▸ **To do**
1. Output the passage on democracy in El Salvador word for word, starting with "With the arrival" and going on through "kind of corruption.".
2. In the passage on democracy in El Salvador, in what city were the Peace Accords of January 1992 signed?
3. According to the passage on democracy in El Salvador, what did the era of repressive militarism do to tens of thousands of people? List every action the passage names.

▸ **Passage provided**
EL SALVADOR: THE STATE OF DEMOCRACY AND HUMAN RIGHTS

April 2022

 

El Salvador is going through very difficult times, as a result of an accelerated offensive by the government itself against the democratic system, the constitutional order, and the human rights of Salvadorans. An authoritarian, anti-democratic and unconstitutional political regime has been established in the country, headed by Nayib Bukele, his family group and his closest associates, who lead the political party called Nuevas Ideas (New Ideas).

Bukele, presenting himself as a millennial politician and intoning a frenzied discourse of hate, managed in less than 3 years to destroy the democratic and social advances achieved by El Salvador, with the materialisation of the Peace Accords of January 1992, signed in Mexico City. Indeed, after the end of the civil war, which claimed no less than 70,000 lives, the Salvadoran people made enormous efforts, overcoming many difficulties, to gradually build and consolidate an increasingly democratic political system.

The dark era of repressive militarism, which for decades annulled human rights and civil liberties, persecuted, murdered, imprisoned, disappeared, tortured and exiled tens of thousands of people, was left behind. It is no coincidence that the United Nations Truth Commission entitled its report on decades of atrocities committed by the state, “From madness to hope”, thus symbolising, on the one hand, the horrors of the military dictatorship and, on the other, the promising path that was opening up for El Salvador with the beginning of an era of democratic freedoms and respect for the human person.

With the arrival of the Farabundo Martí National Liberation Front (Frente Farabundo Martí para la Liberación Nacional FMLN) to the government in 2009, a political model that focused on active citizen participation and the establishment of strong and independent institutions capable of promoting and guaranteeing human rights for all was strengthened. The government concentrated on implementing public policies focused on overcoming poverty and inequalities of all kinds, creating social safety nets for the most disadvantaged, and making the exercise of public power a transparent and open process, incompatible with any kind of corruption.

▸ **Provided information**
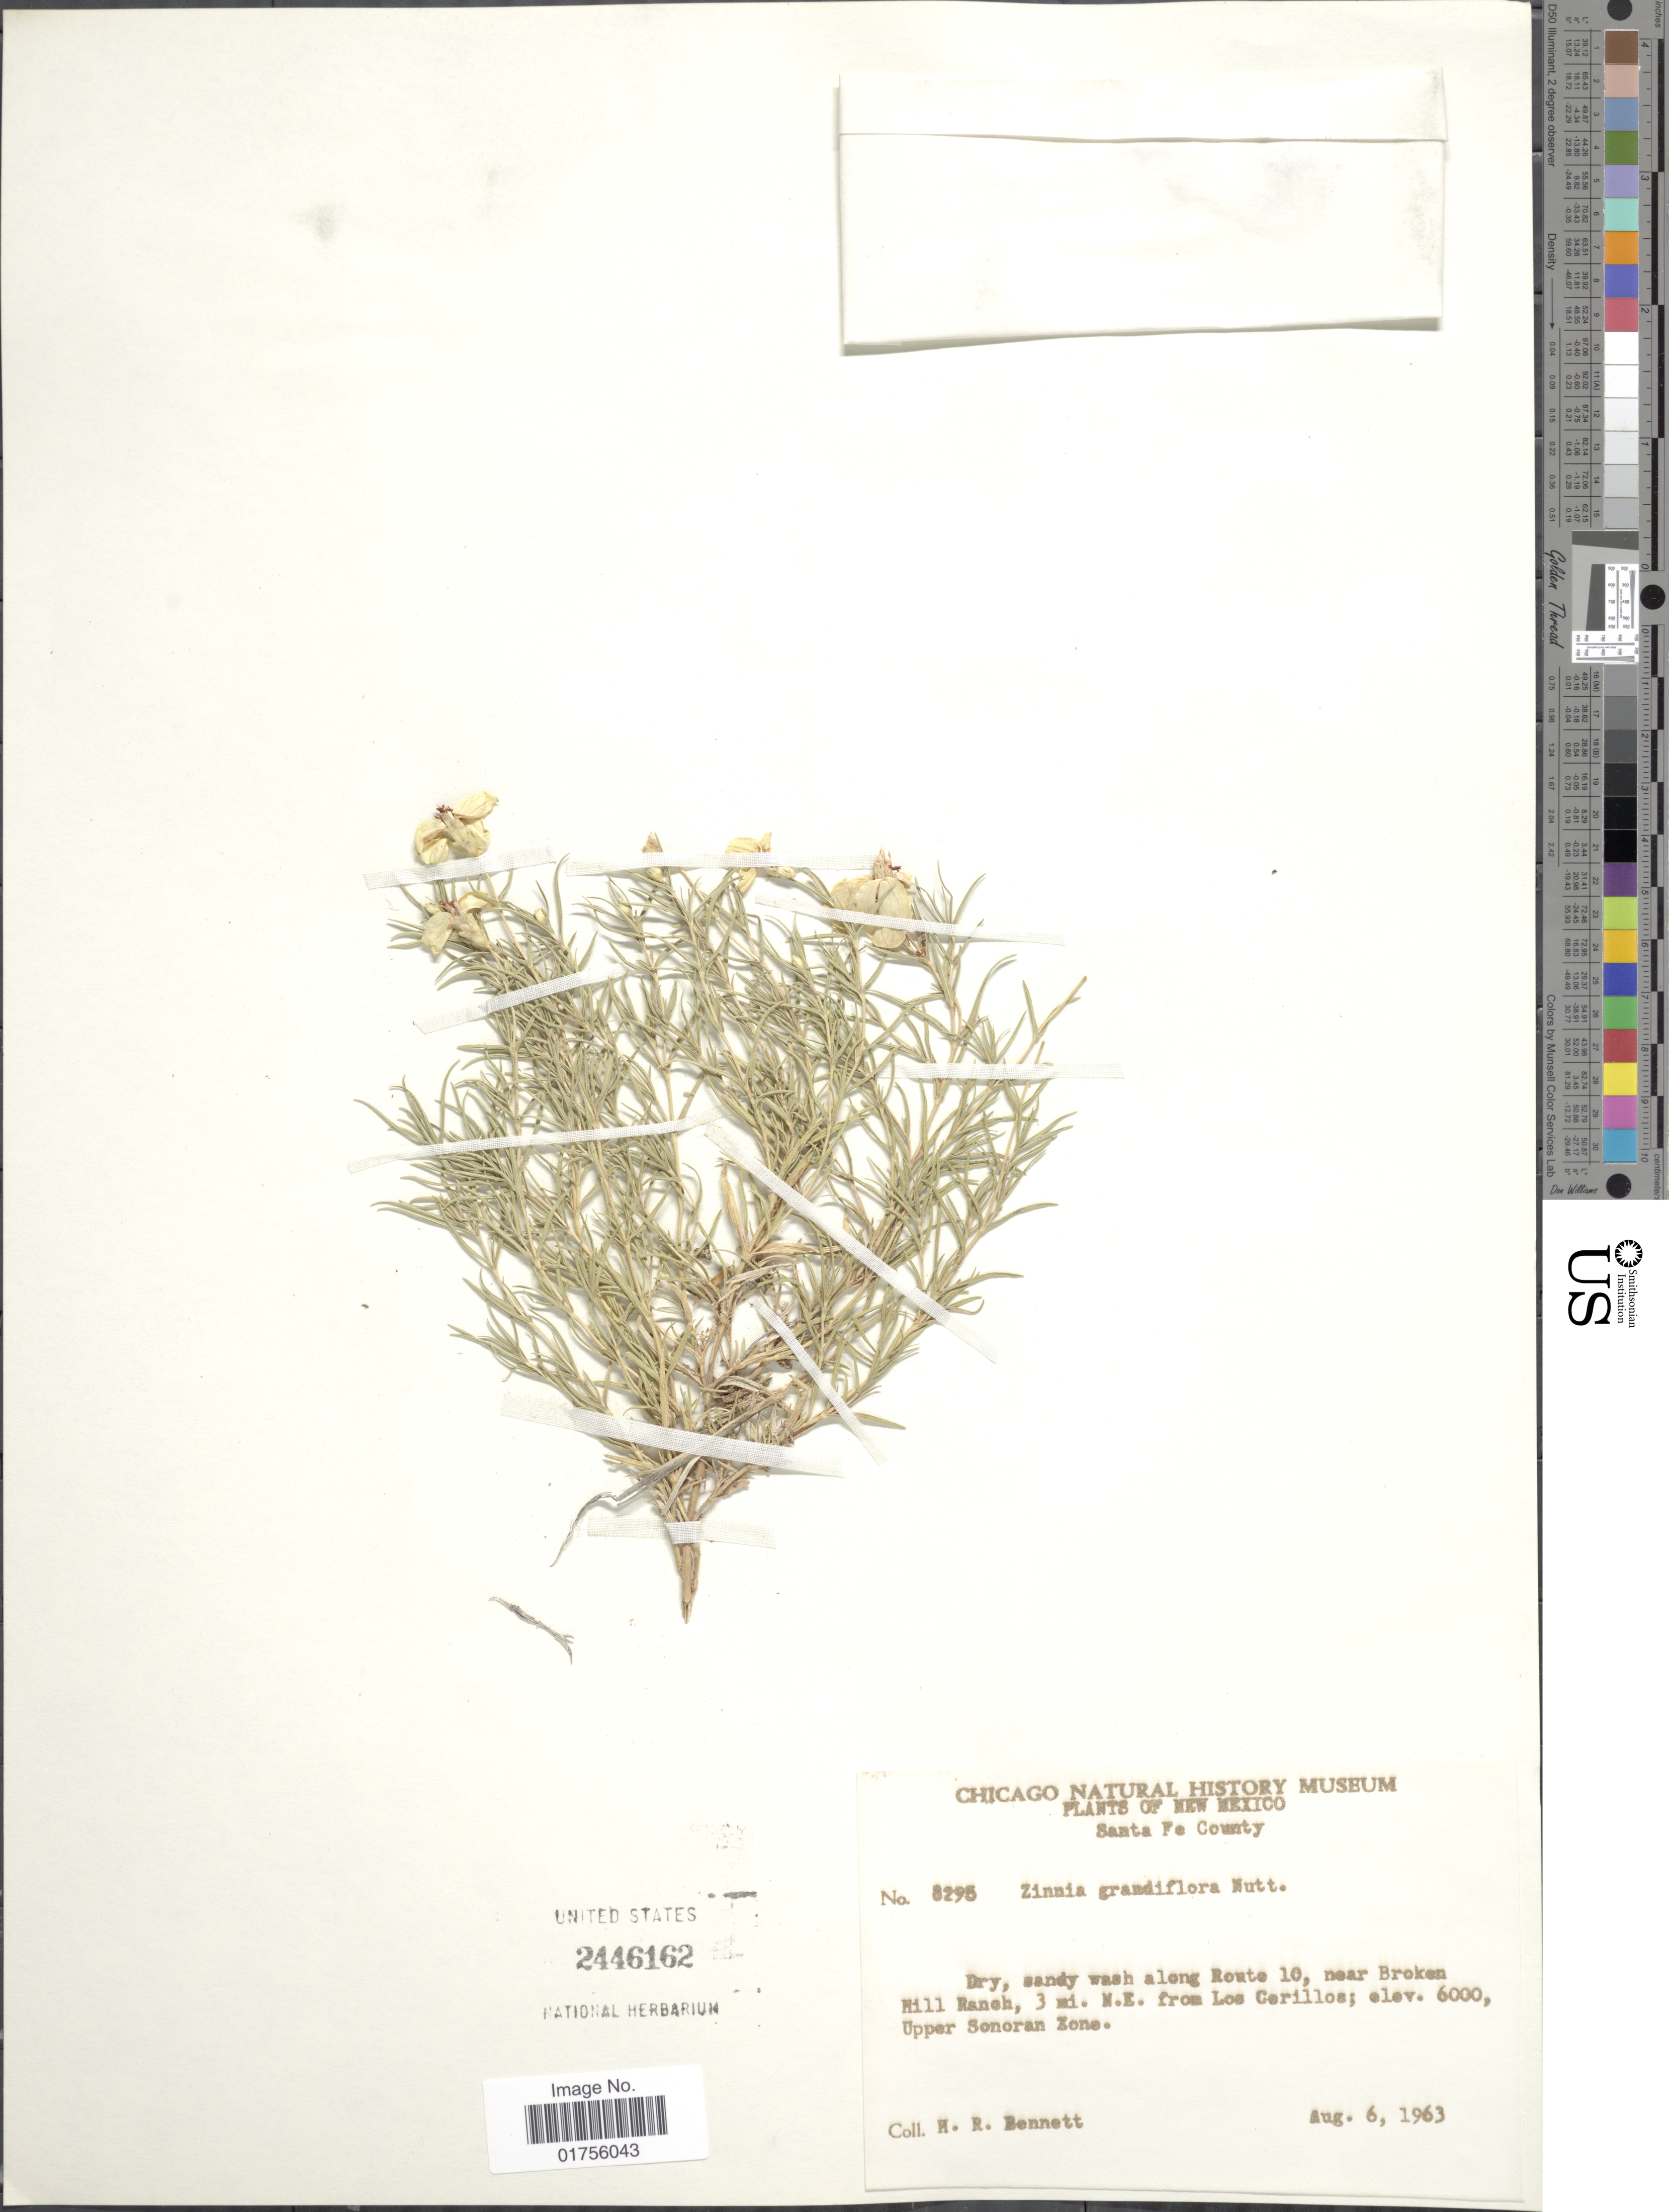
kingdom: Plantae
==
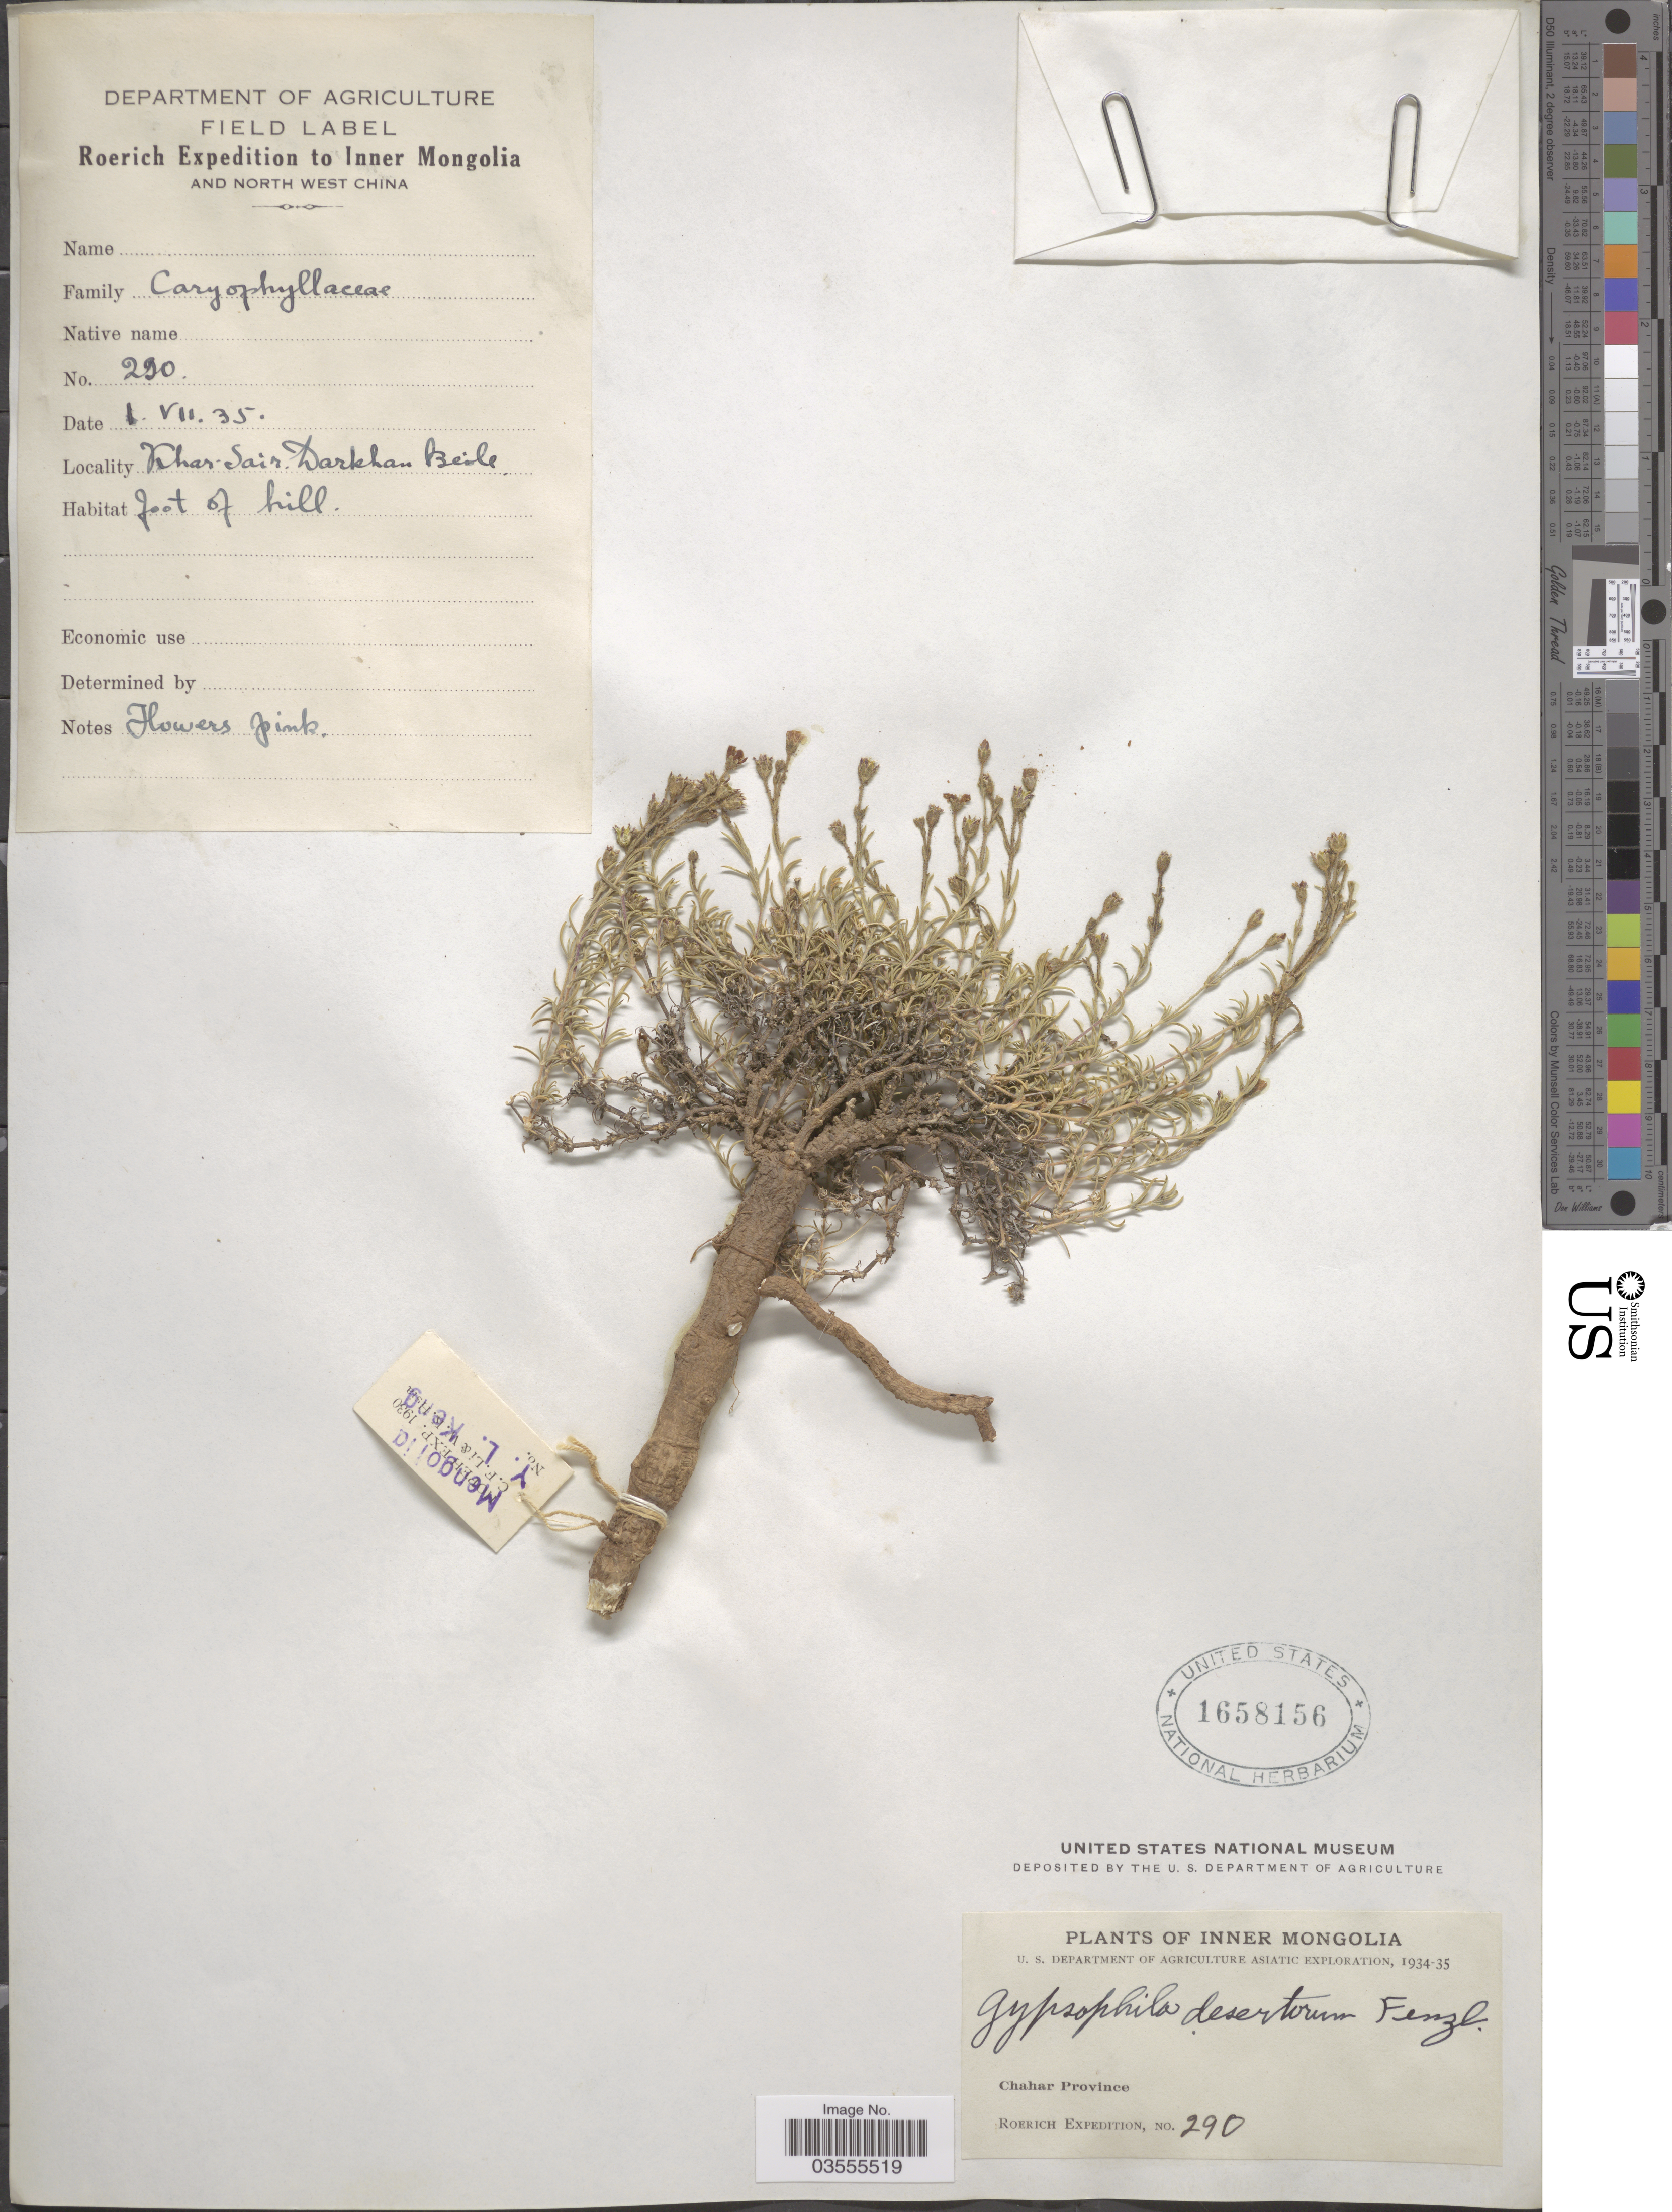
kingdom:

▸ **Solved tasks**
1.
With the arrival of the Farabundo Martí National Liberation Front (Frente Farabundo Martí para la Liberación Nacional FMLN) to the government in 2009, a political model that focused on active citizen participation and the establishment of strong and independent institutions capable of promoting and guaranteeing human rights for all was strengthened. The government concentrated on implementing public policies focused on overcoming poverty and inequalities of all kinds, creating social safety nets for the most disadvantaged, and making the exercise of public power a transparent and open process, incompatible with any kind of corruption.

2. Mexico City

3.
- persecuted
- murdered
- imprisoned
- disappeared
- tortured
- exiled